--- START ---
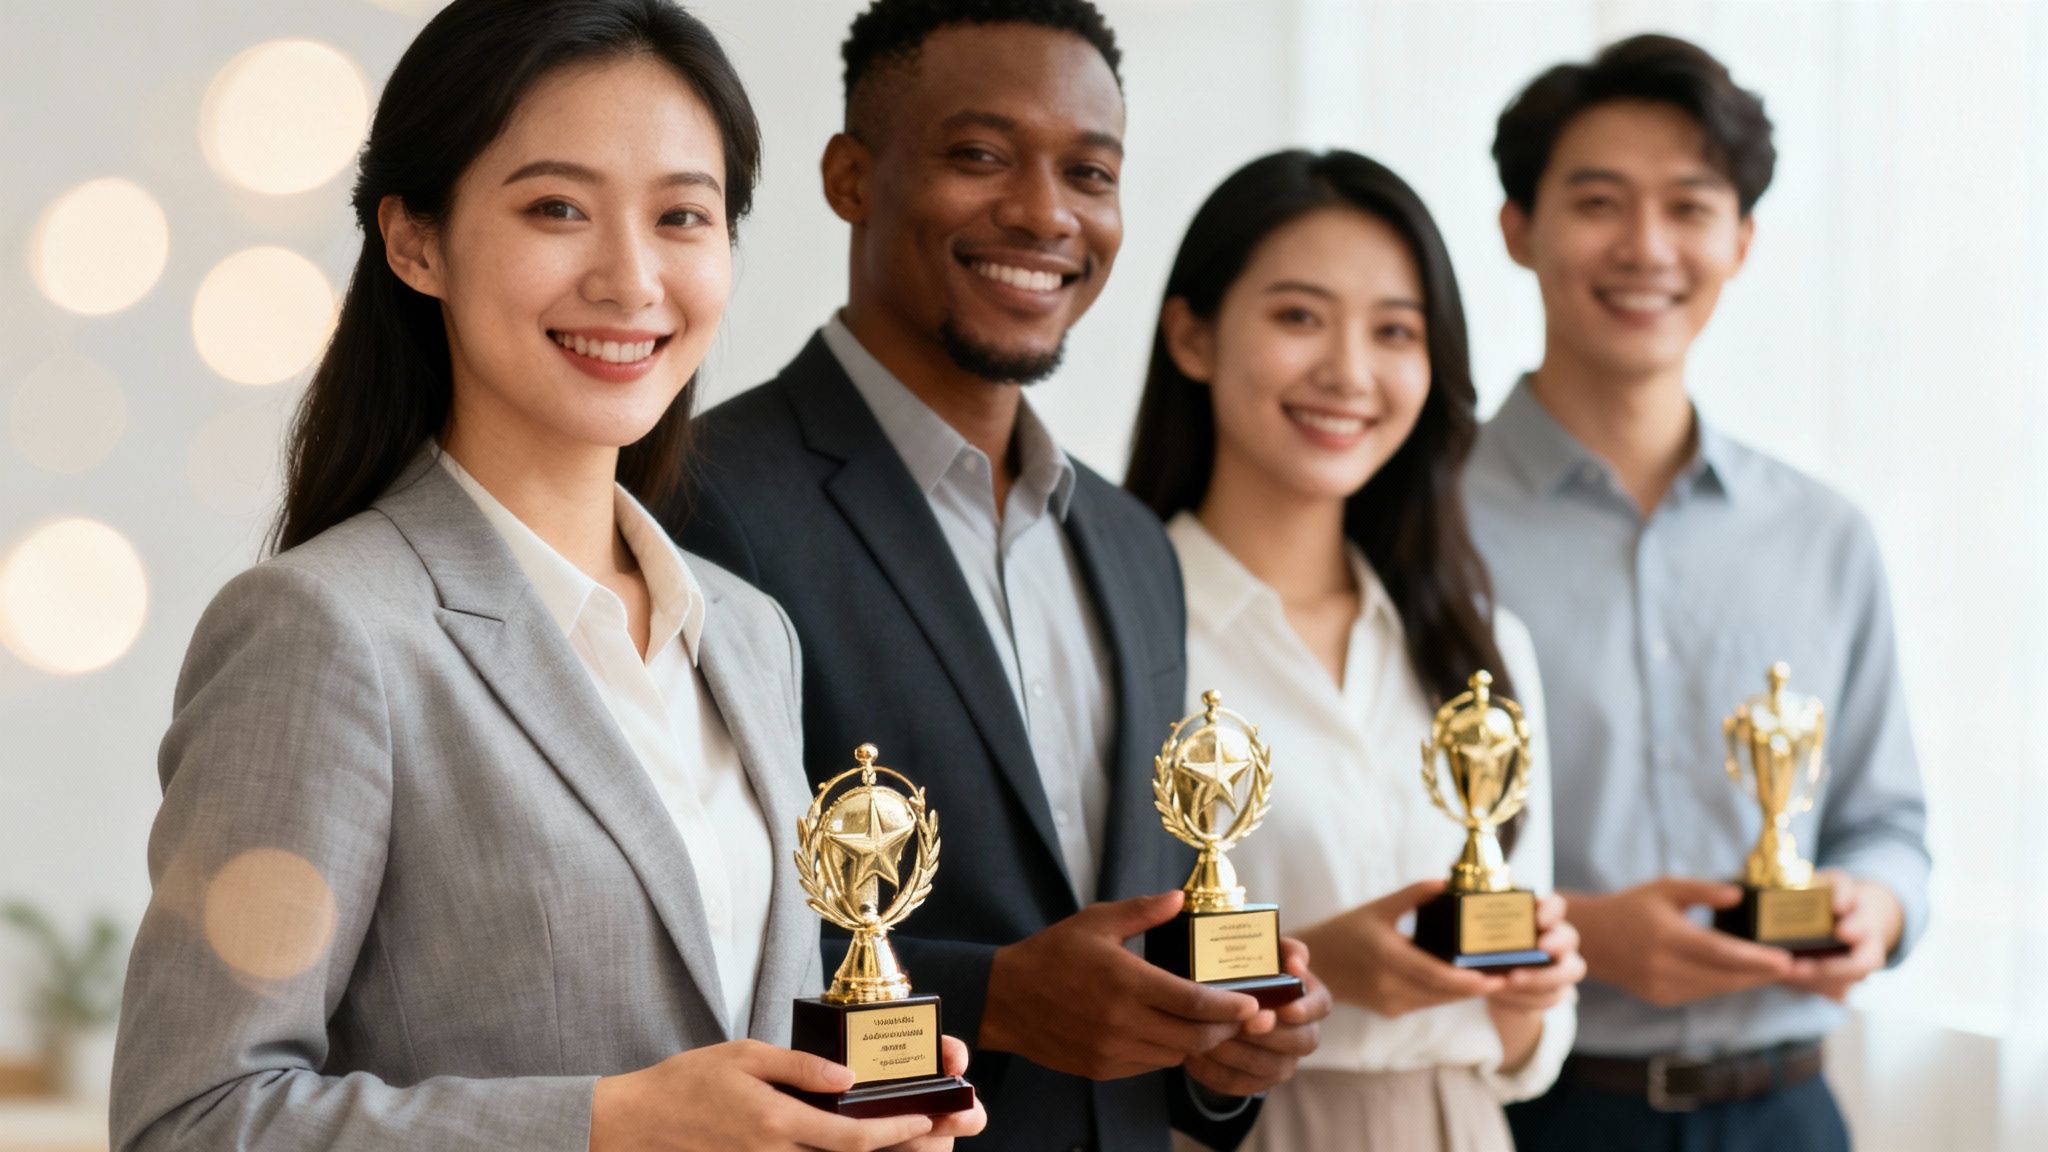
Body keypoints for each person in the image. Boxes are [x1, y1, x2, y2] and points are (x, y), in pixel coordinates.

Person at [110, 2, 985, 1149]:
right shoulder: (324, 631)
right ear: (415, 241)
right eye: (557, 209)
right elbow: (190, 1120)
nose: (630, 279)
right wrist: (609, 1124)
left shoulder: (745, 632)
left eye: (681, 215)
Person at [666, 2, 1329, 1149]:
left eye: (1089, 173)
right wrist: (992, 1001)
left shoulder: (1132, 544)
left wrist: (1221, 1049)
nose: (1043, 213)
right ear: (850, 178)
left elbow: (1145, 926)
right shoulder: (701, 499)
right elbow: (676, 935)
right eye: (979, 155)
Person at [1465, 34, 1931, 1152]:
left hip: (1789, 1112)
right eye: (1598, 202)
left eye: (1689, 206)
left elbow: (1887, 827)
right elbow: (1364, 861)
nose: (1646, 247)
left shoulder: (1823, 533)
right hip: (1532, 1113)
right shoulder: (1417, 527)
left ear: (1741, 241)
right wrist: (1579, 934)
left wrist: (1873, 908)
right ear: (1518, 228)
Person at [1125, 149, 1586, 1152]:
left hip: (1459, 1125)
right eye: (1299, 317)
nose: (1348, 372)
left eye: (1394, 331)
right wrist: (1317, 967)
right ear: (1192, 335)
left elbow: (1530, 1049)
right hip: (1231, 1132)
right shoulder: (1115, 629)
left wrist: (1529, 985)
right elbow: (1083, 980)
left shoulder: (1479, 642)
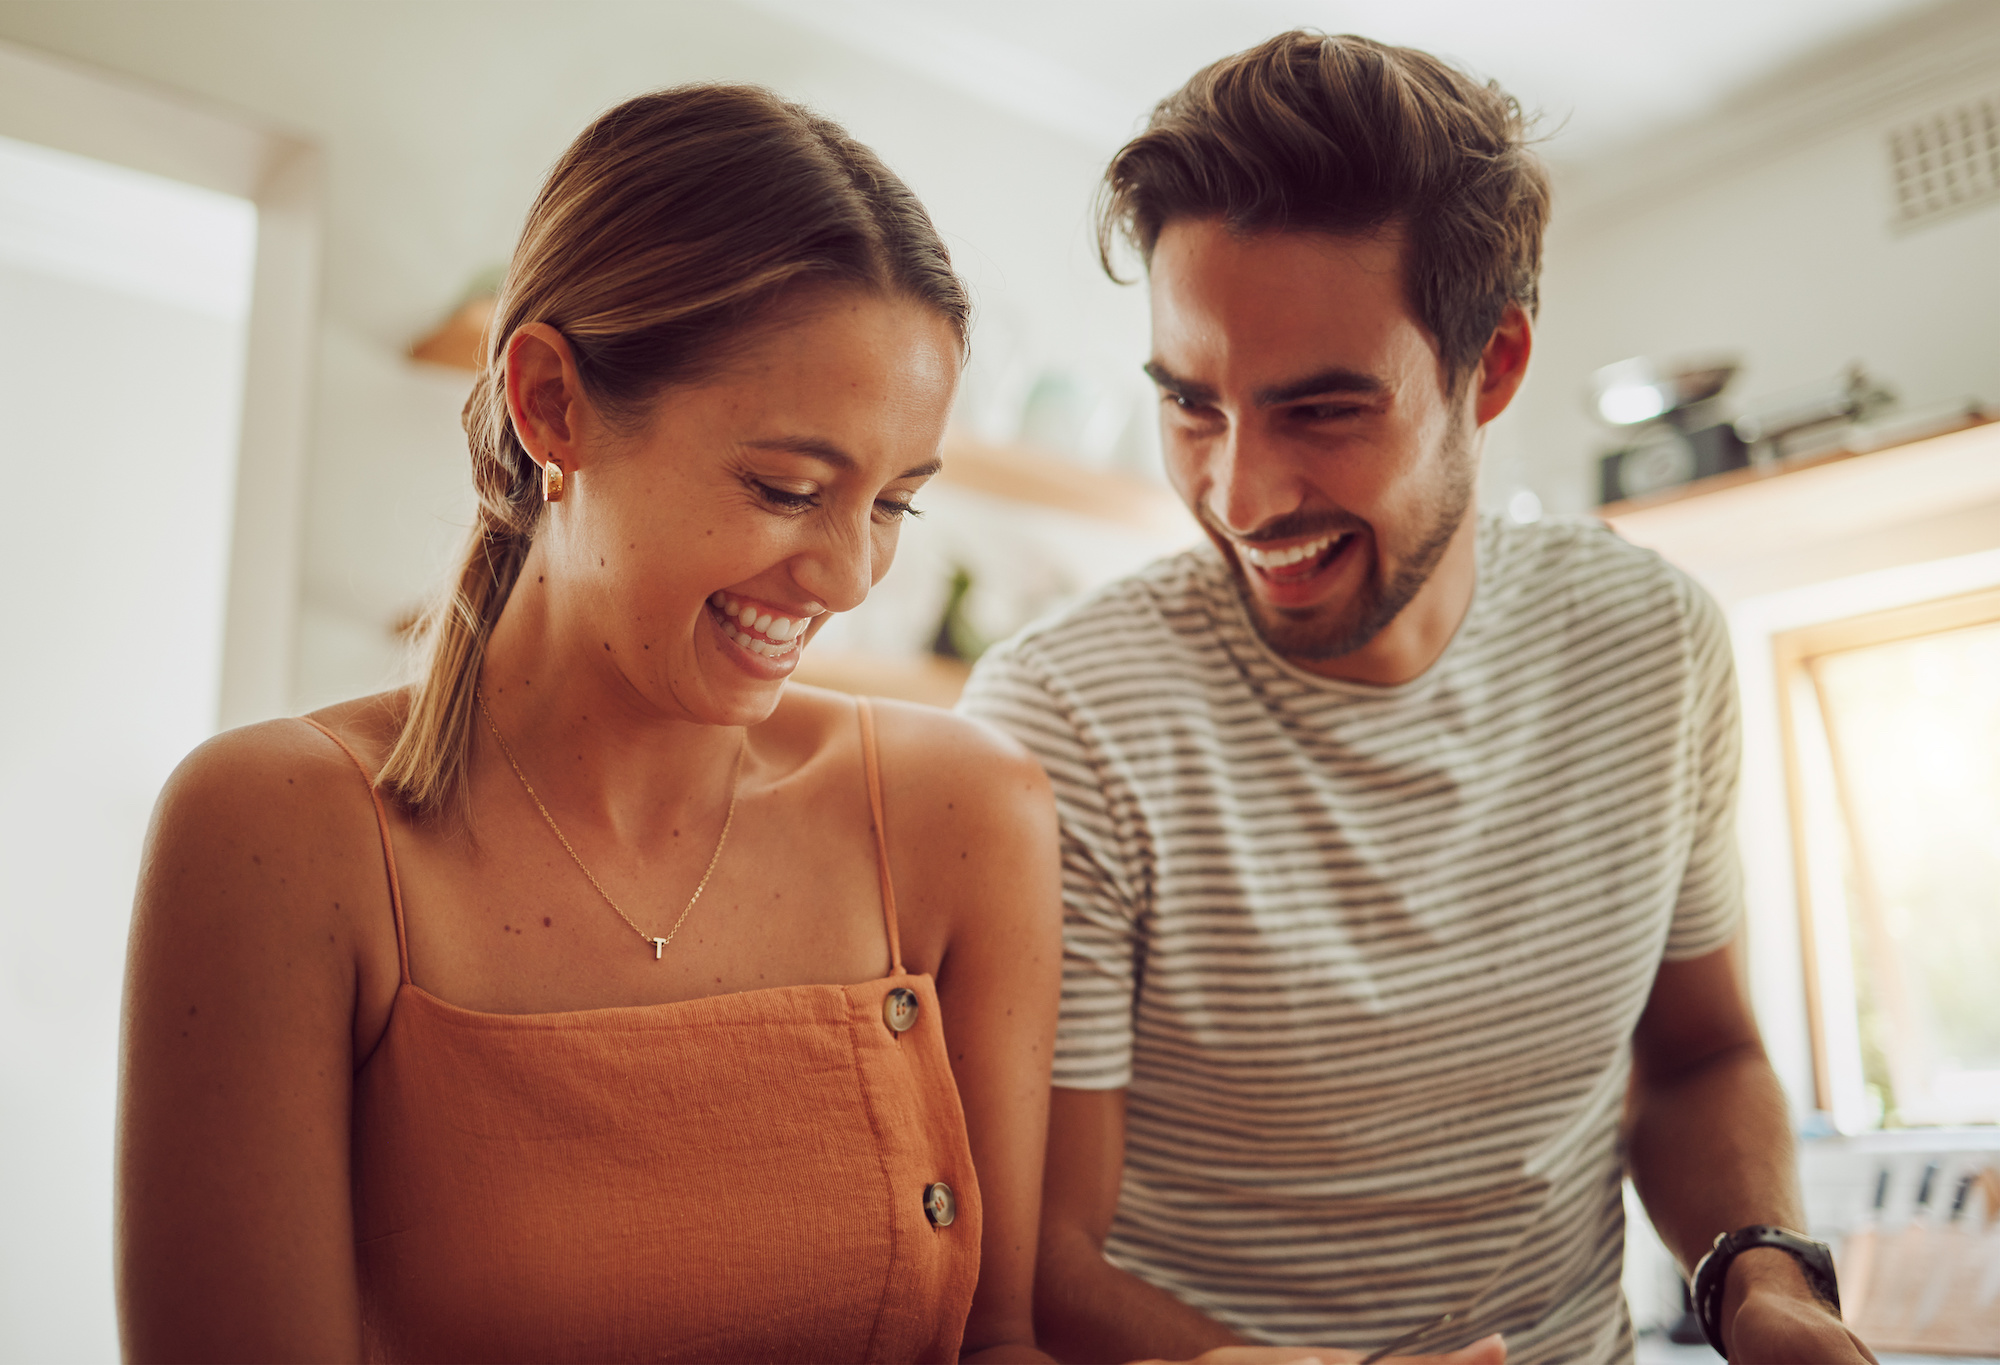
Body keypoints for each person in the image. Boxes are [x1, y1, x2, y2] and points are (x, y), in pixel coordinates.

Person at [959, 32, 1877, 1365]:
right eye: (1192, 406)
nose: (1242, 495)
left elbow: (1697, 1061)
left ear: (1490, 366)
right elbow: (1048, 1265)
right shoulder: (1067, 719)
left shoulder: (1654, 645)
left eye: (1322, 410)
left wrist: (1764, 1284)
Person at [116, 85, 1064, 1363]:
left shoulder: (963, 816)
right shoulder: (281, 834)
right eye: (787, 488)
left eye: (896, 505)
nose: (847, 577)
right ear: (550, 403)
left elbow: (1002, 1345)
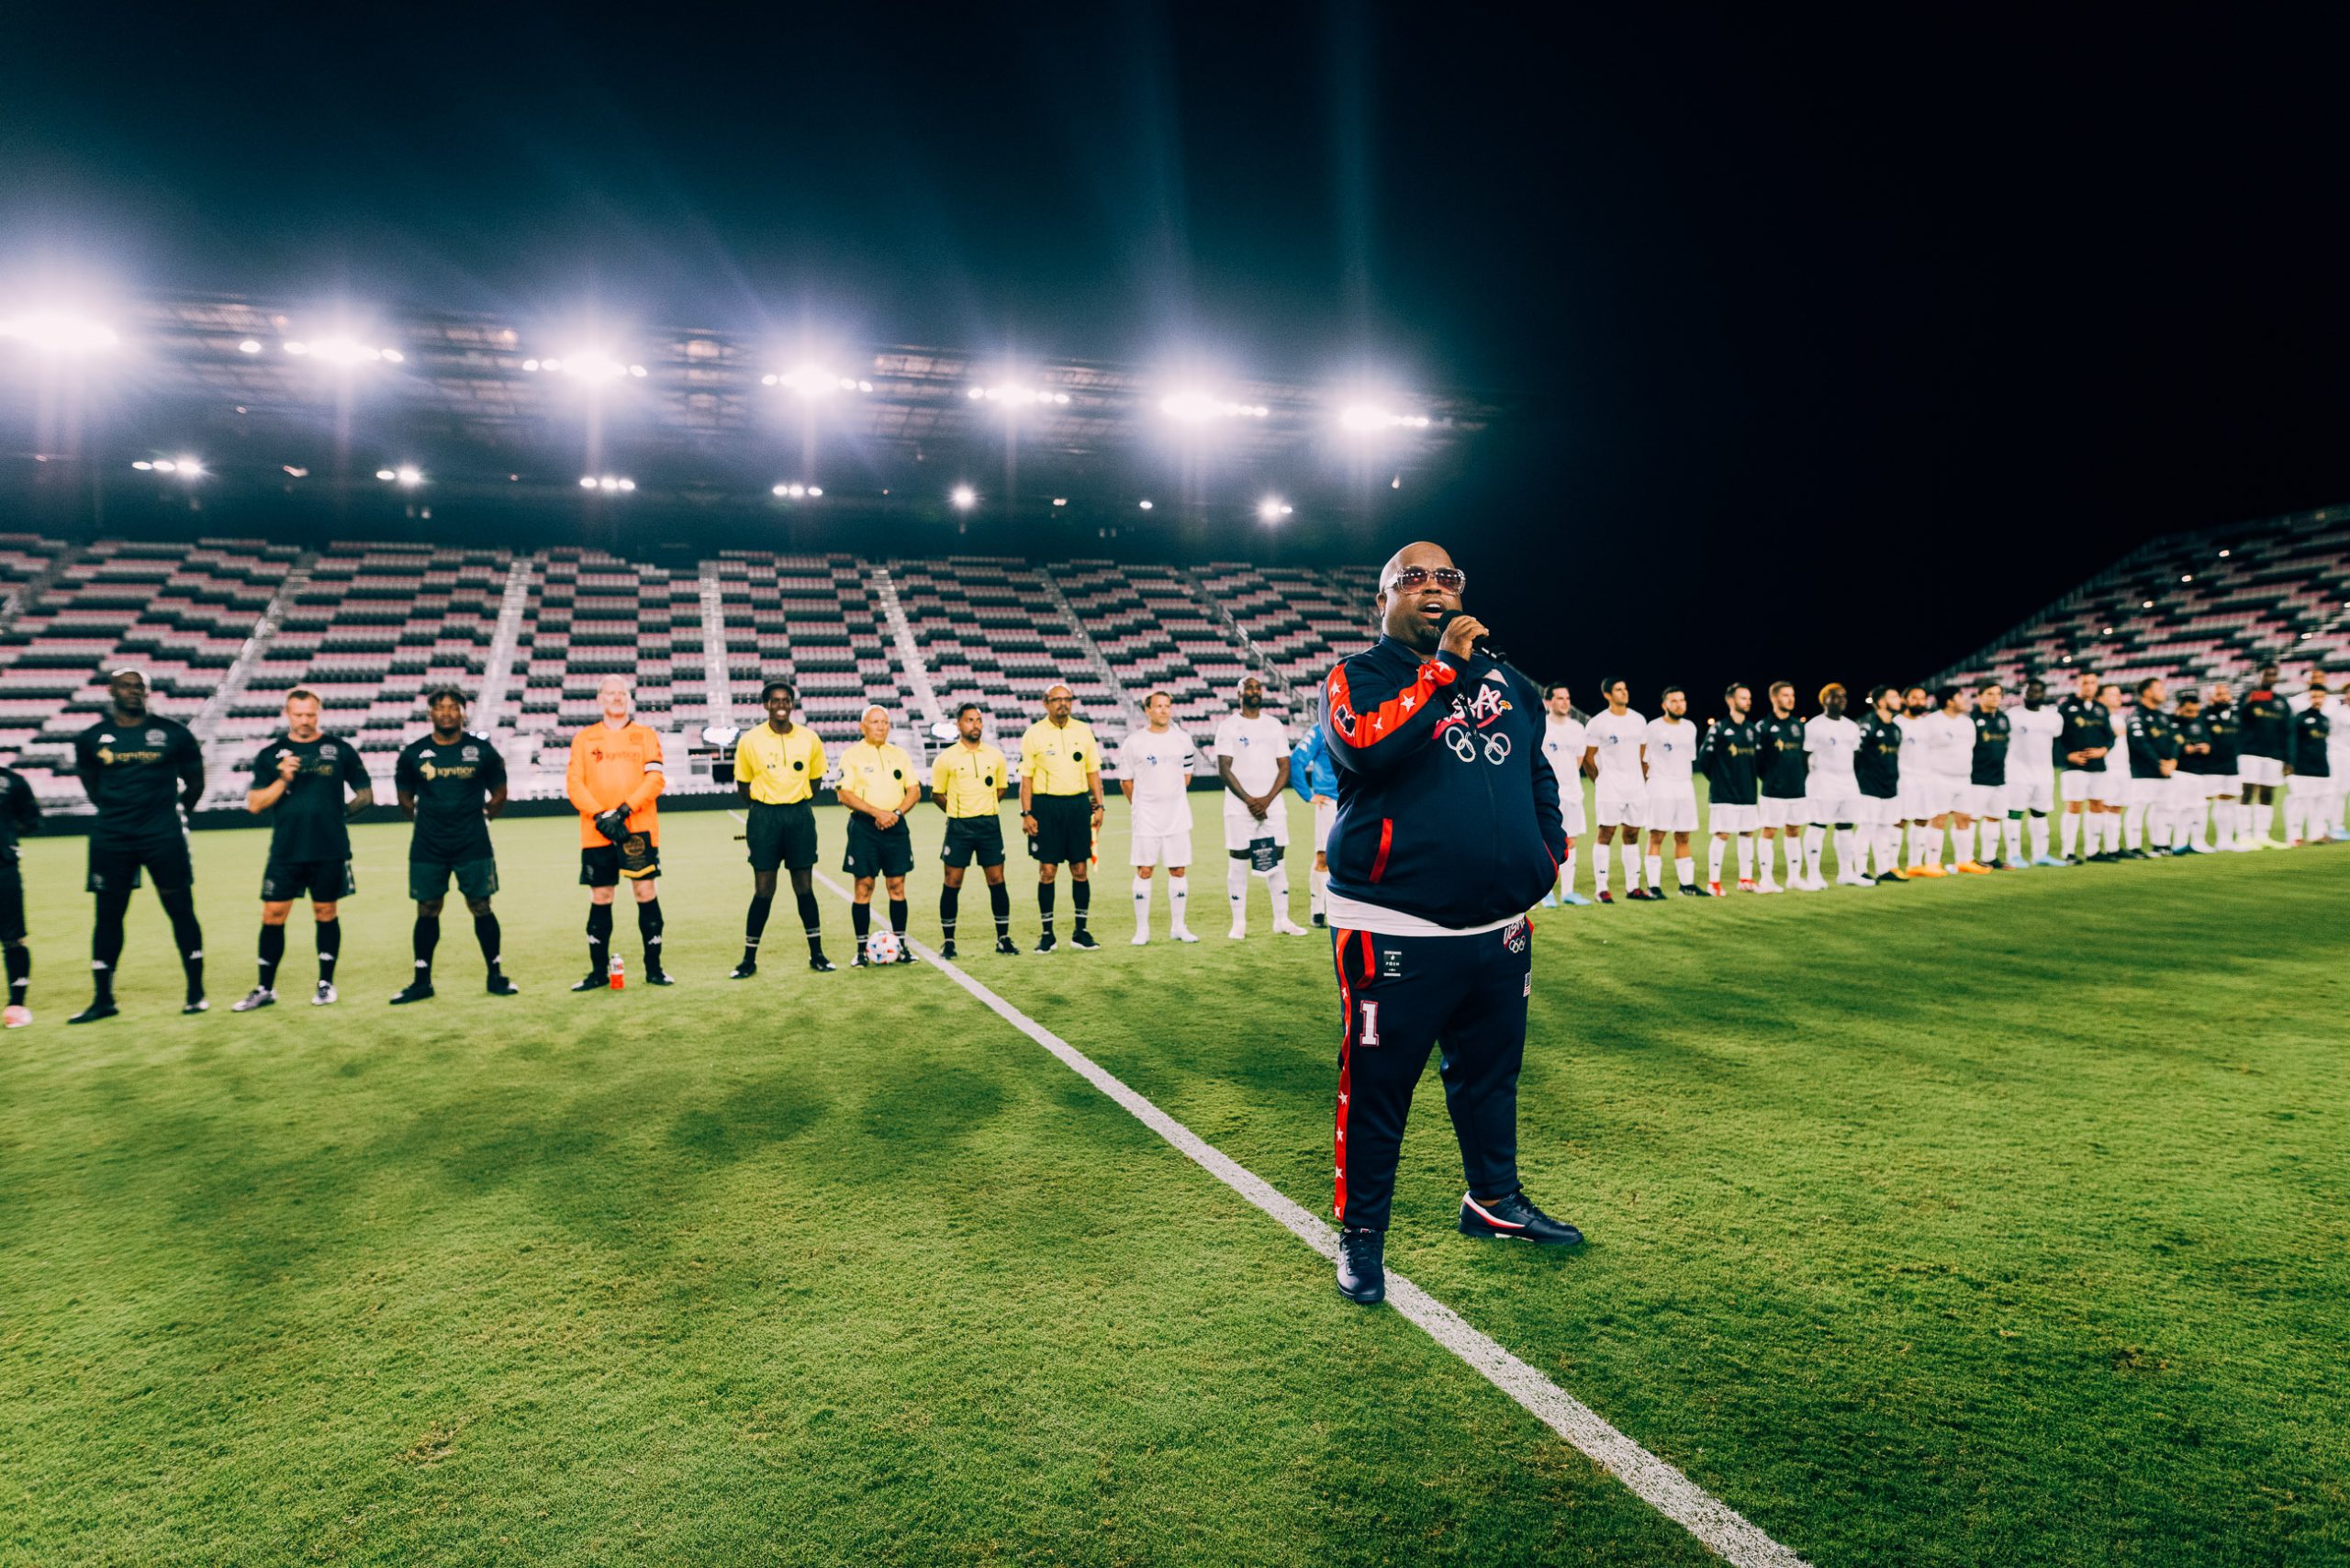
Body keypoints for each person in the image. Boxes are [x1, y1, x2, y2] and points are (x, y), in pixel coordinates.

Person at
--- END ---
**EXERCISE AIM:**
Could all the data above be given again exactly, leaving out its images?

**RESPONSE TO THE EXERCISE:**
Body keypoints for each person in the image. Boxes are [x1, y1, x2, y2] and points are (x, y), in pixel coordinates.

Person at [110, 2, 985, 1149]:
right shoulder: (324, 631)
right ear: (415, 241)
right eye: (557, 209)
right elbow: (190, 1120)
nose: (630, 279)
right wrist: (609, 1124)
left shoulder: (745, 632)
left eye: (681, 215)
Person at [666, 2, 1329, 1149]:
left eye: (1089, 173)
right wrist: (992, 1001)
left shoulder: (1132, 544)
left wrist: (1221, 1049)
nose: (1043, 213)
right ear: (850, 178)
left elbow: (1145, 926)
right shoulder: (701, 499)
right elbow: (676, 935)
right eye: (979, 155)
Person at [1465, 34, 1931, 1152]:
left hip: (1789, 1112)
right eye: (1598, 202)
left eye: (1689, 206)
left elbow: (1887, 827)
right elbow: (1364, 861)
nose: (1646, 247)
left shoulder: (1823, 533)
right hip: (1532, 1113)
right shoulder: (1417, 527)
left ear: (1741, 241)
right wrist: (1579, 934)
left wrist: (1873, 908)
right ear: (1518, 228)
Person at [1125, 149, 1586, 1152]:
left hip: (1459, 1125)
right eye: (1299, 317)
nose: (1348, 372)
left eye: (1394, 331)
right wrist: (1317, 967)
right ear: (1192, 335)
left elbow: (1530, 1049)
right hip: (1231, 1132)
right shoulder: (1115, 629)
left wrist: (1529, 985)
right elbow: (1083, 980)
left shoulder: (1479, 642)
Body keypoints for each person in the image. Boxes are [x1, y1, x2, y2] and points are (x, y), in pixel coordinates.

Person at [959, 32, 1877, 1365]:
right eye: (1192, 406)
nose: (1242, 495)
left elbow: (1697, 1061)
left ear: (1490, 366)
right elbow: (1048, 1265)
right shoulder: (1067, 719)
left shoulder: (1654, 645)
left eye: (1322, 410)
left wrist: (1764, 1284)
Person at [116, 85, 1064, 1363]:
left shoulder: (963, 816)
right shoulder: (281, 834)
right eye: (787, 488)
left eye: (896, 505)
nose: (847, 577)
right ear: (550, 403)
left elbow: (1002, 1345)
Body keypoints for each person in the image. Boxes are [x1, y1, x2, y2] and points are (x, y), in pixel coordinates.

Person at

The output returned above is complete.